Funding/Support: Dr Matsumura has been a consultant and paid speaker and has received research support from Abbott Vascular Devices, and W. L. Gore & Associates; has been a consultant and received grant and research support from Cook Medical, Cordis Corp, and ev3 Inc; and has received grant or research support from C. R. Bard, Inc, Bolton, Lumen Biomedical, Inc, and Medtronic, Inc. Dr Morasch receives research support from W. L. Gore & Associates, Inc, Guidant Corp, Cook Inc, and Medtronic, Inc; and receives honoraria for serving as a training course director for W. L. Gore & Associates, Inc, and as consultant for King Pharmaceuticals, Inc, and Vascular Surgery division support for serving as training course director for Abbott Vascular. Dr Eskandari serves as a consultant for Cook Inc, Cordis Corp, Abbott Vascular Devices, Medtronic, Inc, Boston Scientific Corp, Terumo Medical Corp, and W. L. Gore & Associates, Inc.
Previous Presentation: This paper was presented at the 115th Annual Meeting of the Western Surgical Association; November 6, 2007; Colorado Springs, Colorado; and is published after peer review and revision. The discussions that follow this article are based on the originally submitted manuscript and not the revised manuscript.
M. Ashraf Mansour, MD, Grand Rapids, Michigan: This article reviews the outcomes of CAS and CEA in patients with asymptomatic disease. In this case-controlled study, approximately one-third of the patients underwent CAS and two-thirds underwent CEA. The overall combined stroke and death rate, 2.5% for CAS and 1% for CEA, is outstanding, reflecting the skill and expertise of the surgeons. I have 3 questions.
First, it is now routine and customary to use an embolic protection device in all carotid stent procedures; however, you note that in 6% of the cases an embolic protection device was not used. Were any of the strokes in the CAS group related to the use or lack of use of the embolic protection device? Second, in a previous report by Hobson et al,12 patients older than 80 years had worse outcomes with stenting. Based on your data, is CEA better than CAS in this age group? Third, as a surgeon performing both CAS and CEA, can you justify carotid stenting in a patient at good surgical risk with asymptomatic disease?
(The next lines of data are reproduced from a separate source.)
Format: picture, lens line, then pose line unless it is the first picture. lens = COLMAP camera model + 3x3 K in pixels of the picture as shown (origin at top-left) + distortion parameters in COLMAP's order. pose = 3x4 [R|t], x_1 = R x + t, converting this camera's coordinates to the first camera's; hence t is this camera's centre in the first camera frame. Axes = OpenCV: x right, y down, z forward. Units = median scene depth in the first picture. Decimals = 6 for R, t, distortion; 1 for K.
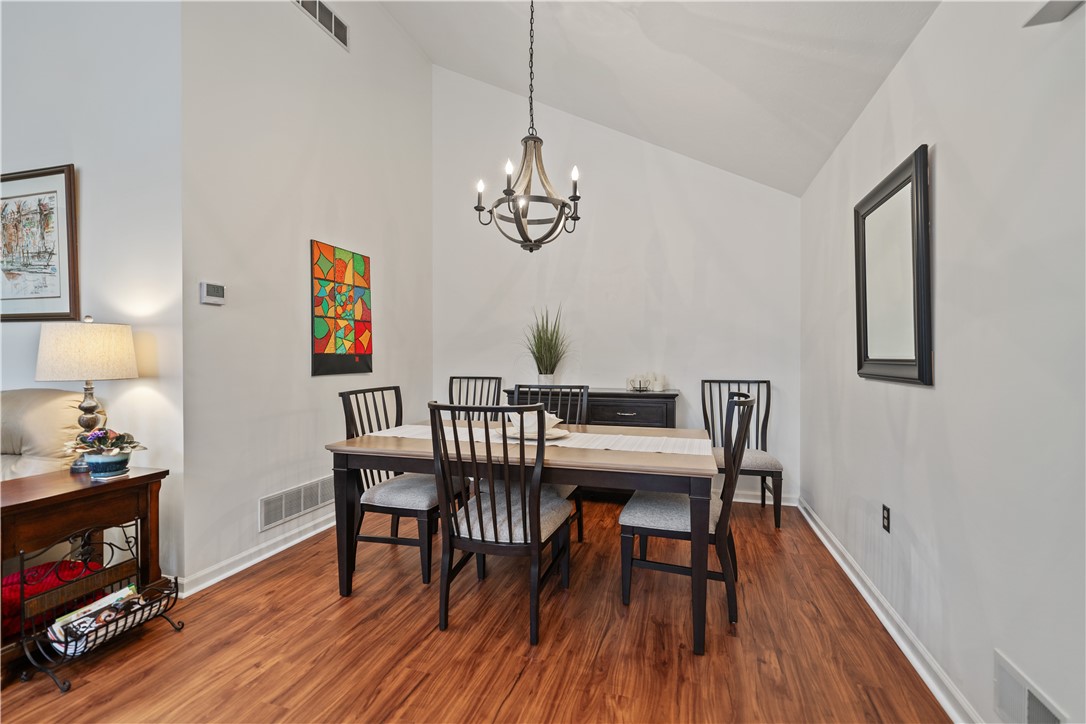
lens RADIAL K [[489.2, 0, 546.6], [0, 489.2, 357.4], [0, 0, 1]] dist [0.003861, -0.001611]
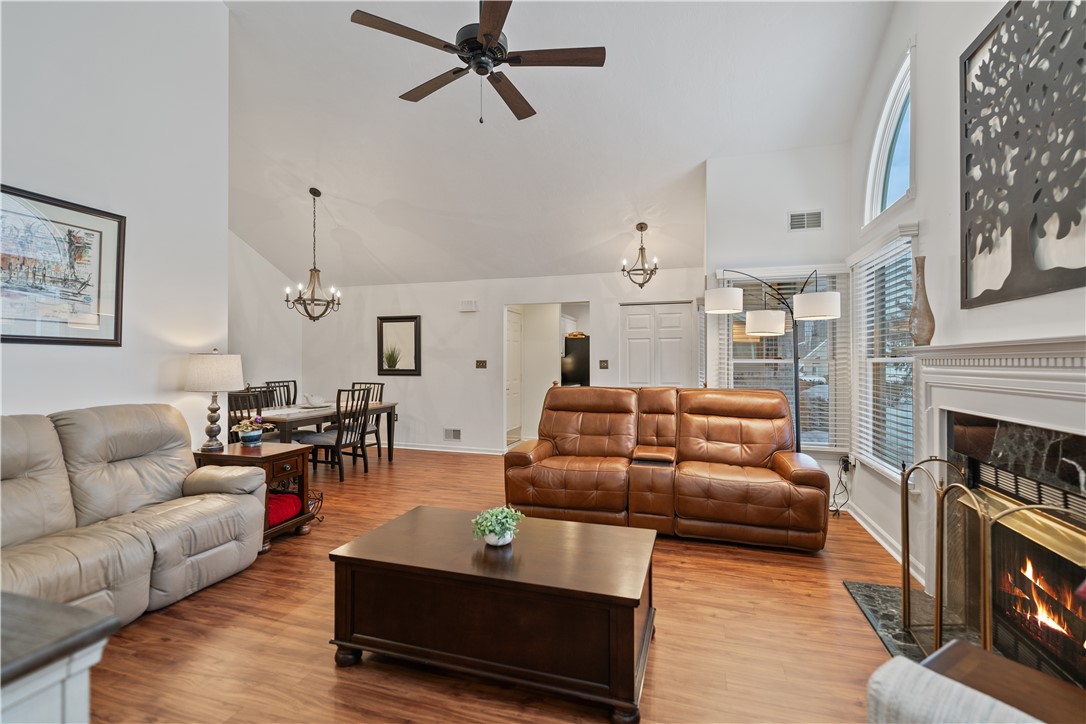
lens RADIAL K [[489.2, 0, 540.2], [0, 489.2, 358.7], [0, 0, 1]] dist [0.003861, -0.001611]
pose [[0.021373, 0.005412, 0.999757, -2.087503], [0.001821, 0.999983, -0.005452, -0.036831], [-0.999770, 0.001938, 0.021363, -0.039967]]
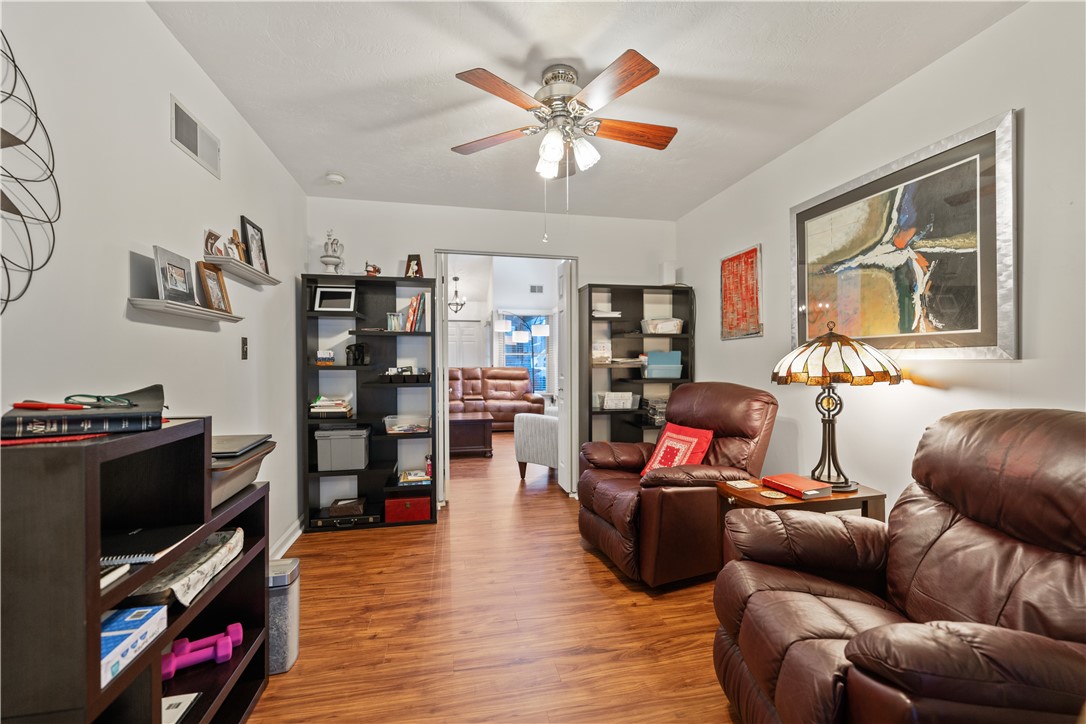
lens RADIAL K [[470.9, 0, 548.0], [0, 470.9, 358.1], [0, 0, 1]] dist [0.003863, -0.000191]
pose [[-0.475225, 0.004616, 0.879852, -4.560412], [0.005586, 0.999982, -0.002229, 0.033075], [-0.879847, 0.003856, -0.475242, 1.203898]]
Dr Tang: In answer to the first question about embolic protection devices, 3 of the cases that did not have distal embolic protection were very early in our experience before it became clear that distal embolic protection decreased the stroke rate. In 2 patients, we were unable to pass the filter device and they did not receive embolic protection. None of the strokes were related to difficulty with embolic protection devices, and the 2 strokes occurred in patients who did have distal embolic protection.
In patients older than 80 years, we did not see any increase in either stroke or complication rate. However, these were small groups: only 30 patients in the CAS group and 28 patients in the CEA group. These numbers are too small to enable us to draw any conclusions. The literature suggests that in patients older than 80 years, the stroke rate is increased with CAS; therefore, until larger trials are completed, I think the best advice is to proceed with caution in these older patients.
In answer to your third question, I think our results suggest that even patients who are at good surgical risk have a low risk of stroke, MI, or death after CAS. From our experience, those patients could undergo CAS without difficulty.